Recent studies [1] resulted in obvious indications that the relative compressibilities of the A and B sites in ABX3 perovskite structure play an important role in determining the pressure-induced structural changes of perovskites. In order to prove and extend this assumption, perovskite type rare-earth gallates LnGaO3, whose crystal structure and its thermal evolution were systematically studied in the broad temperature and composition ranges [2], seem to be well-suited objects for high pressure diffraction studies, i.e. a good link between in-situ temperature- and pressure-dependent structural properties can be established. At ambient conditions all LnGaO3 possess distorted GdFeO3 type of structure and undergo transformation to LaAlO3 structure type at elevated temperatures, where temperature of the phase transformation is proportional to tolerance factor. It is worth to mention that the high pressure phase of the first representative LaGaO3 has the same symmetry as the phase found at high temperatures, i.e. LaAlO3 structure type.
High pressure structural studies on perovskite type rare-earth gallates LnGaO3 can resolve the set of questions collected, like:
- is the LaAlO3 structure type occurring in other LnGaO3 at high pressures?
- are phase transformation and elastic modules depending on perovskite tolerance factor?
- what is the agreement between experimental data and results of semiclassical simulations [3]?
In order to clarify those problems, six samples have been chosen for high pressure powder diffraction experiments, four orthogallates LaGaO3, CeGaO3, PrGaO3, NdGaO3 and two solid solutions La0.50Pr0.50GaO3 and La0.63Nd0.37GaO3 whose magnitude of perovskite lattice deformation is close to those of cerium gallate.
Data collection was performed in a transmission mode at beamline ID27 at ESRF (Grenoble, France) using MAR345 imaging plate detector. To fulfil the quasi-hydrostatic condition, the 4:1 methanol-ethanol mixture was used as a pressure medium for LaGaO3 and La0.50Pr0.50GaO3, whereas other samples were cryogenically embedded into high purity nitrogen.
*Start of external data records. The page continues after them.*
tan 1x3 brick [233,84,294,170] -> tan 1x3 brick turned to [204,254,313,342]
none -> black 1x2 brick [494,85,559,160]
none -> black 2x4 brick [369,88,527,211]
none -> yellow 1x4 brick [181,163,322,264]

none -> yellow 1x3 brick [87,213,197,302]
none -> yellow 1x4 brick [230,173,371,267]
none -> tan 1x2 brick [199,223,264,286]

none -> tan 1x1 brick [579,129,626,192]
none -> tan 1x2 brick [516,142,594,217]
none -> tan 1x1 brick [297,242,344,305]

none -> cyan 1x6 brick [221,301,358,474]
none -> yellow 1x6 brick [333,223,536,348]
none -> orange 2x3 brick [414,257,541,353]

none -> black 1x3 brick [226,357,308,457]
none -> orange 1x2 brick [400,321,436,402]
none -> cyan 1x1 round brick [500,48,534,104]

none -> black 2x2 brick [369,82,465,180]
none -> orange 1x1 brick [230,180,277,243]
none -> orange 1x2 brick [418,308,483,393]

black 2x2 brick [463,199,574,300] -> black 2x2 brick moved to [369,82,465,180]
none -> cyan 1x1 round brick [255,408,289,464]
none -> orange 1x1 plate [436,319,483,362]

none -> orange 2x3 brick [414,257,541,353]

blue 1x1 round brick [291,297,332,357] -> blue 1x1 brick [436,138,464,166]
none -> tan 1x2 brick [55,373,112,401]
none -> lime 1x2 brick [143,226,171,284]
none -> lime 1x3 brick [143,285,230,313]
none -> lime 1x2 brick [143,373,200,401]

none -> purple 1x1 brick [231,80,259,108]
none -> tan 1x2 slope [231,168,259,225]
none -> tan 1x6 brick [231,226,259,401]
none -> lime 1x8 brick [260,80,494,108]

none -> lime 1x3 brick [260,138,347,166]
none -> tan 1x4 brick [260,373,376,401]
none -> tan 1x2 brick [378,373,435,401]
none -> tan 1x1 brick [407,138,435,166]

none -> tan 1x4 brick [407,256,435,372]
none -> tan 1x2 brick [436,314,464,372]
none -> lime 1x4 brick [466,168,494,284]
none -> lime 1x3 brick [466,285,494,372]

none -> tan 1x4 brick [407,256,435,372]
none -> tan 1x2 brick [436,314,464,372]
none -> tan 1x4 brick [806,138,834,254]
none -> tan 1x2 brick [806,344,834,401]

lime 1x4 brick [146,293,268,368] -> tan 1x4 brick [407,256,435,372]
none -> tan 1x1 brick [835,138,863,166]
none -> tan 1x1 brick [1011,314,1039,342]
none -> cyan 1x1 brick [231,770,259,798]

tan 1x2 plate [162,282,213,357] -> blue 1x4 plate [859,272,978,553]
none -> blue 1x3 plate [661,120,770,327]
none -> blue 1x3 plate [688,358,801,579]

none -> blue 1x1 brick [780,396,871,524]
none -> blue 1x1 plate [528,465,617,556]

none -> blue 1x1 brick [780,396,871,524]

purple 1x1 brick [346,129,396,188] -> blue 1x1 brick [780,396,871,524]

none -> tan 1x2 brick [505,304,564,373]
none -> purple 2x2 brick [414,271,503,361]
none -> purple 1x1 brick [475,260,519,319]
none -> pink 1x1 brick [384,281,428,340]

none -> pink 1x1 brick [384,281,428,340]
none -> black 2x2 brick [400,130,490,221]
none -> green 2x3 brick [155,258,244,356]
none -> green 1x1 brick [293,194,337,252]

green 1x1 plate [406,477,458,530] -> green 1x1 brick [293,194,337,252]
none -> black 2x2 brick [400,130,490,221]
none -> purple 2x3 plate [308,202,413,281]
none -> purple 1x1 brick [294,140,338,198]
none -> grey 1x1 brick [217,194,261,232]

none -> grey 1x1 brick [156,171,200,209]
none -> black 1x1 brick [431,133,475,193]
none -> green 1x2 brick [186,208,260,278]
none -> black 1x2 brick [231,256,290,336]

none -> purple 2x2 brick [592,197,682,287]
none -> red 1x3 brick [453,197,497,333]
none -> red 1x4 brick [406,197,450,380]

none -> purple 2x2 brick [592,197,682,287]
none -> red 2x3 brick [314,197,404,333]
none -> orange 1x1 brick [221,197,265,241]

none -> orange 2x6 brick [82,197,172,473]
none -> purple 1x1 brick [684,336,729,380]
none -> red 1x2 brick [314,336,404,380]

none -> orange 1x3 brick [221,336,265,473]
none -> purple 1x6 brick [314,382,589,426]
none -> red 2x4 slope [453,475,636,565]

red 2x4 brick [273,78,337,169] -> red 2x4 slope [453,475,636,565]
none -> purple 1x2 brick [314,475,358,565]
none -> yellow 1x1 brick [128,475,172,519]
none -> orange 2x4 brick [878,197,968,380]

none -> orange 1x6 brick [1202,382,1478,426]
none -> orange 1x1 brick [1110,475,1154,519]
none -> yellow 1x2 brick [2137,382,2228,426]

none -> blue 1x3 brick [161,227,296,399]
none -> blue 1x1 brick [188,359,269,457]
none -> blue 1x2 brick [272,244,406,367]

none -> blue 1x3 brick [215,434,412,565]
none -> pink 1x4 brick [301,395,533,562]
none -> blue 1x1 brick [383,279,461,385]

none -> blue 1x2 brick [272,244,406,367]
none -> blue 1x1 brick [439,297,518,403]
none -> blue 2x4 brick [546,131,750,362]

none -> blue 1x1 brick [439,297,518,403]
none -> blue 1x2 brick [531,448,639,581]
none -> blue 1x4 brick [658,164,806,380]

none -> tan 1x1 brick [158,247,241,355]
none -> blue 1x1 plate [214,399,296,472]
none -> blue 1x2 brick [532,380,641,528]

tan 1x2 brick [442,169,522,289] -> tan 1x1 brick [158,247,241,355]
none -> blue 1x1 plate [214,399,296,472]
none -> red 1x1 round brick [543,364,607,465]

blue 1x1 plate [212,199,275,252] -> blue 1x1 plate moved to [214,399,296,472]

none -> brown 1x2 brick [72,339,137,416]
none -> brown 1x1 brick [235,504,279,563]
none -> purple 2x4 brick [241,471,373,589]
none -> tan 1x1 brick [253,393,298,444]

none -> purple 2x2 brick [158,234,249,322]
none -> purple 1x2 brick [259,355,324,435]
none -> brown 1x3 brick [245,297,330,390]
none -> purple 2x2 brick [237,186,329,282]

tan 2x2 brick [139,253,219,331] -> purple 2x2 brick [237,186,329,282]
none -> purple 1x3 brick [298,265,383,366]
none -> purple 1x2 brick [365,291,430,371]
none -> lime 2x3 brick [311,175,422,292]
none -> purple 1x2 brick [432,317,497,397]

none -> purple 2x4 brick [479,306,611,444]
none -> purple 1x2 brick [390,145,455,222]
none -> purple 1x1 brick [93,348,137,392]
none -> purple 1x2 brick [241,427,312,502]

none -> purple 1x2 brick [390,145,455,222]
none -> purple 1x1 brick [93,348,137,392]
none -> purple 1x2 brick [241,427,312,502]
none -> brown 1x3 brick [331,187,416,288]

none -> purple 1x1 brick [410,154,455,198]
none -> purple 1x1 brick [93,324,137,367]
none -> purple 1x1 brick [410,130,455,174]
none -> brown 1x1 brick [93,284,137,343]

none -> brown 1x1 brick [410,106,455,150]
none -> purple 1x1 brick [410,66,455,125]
More than 150 diffraction patterns were collected in a broad pressure range from 0.0001 to 40 GPa and results of such studies will be presented in the current contribution.
1. R.J. Angel, J. Zhao, N.L. Ross, Phys. Rev. Lett. 95 (2005) 025503.
2. L. Vasylechko, A. Senyshyn, U, Bismayer, in: Handbook on the Physics and Chemistry of Rare Earths, ed. K. A. Gschneidner Jr., J.-C. Bunzli, and V. Pecharsky (Elsevier, Amsterdam), Vol. 39 (2008) in print.
3. A. Senyshyn, H. Ehrenberg, L. Vasylechko, J.D. Gale, U Bismayer, J. Phys.: Condens. Matter 17 (2005) 6217.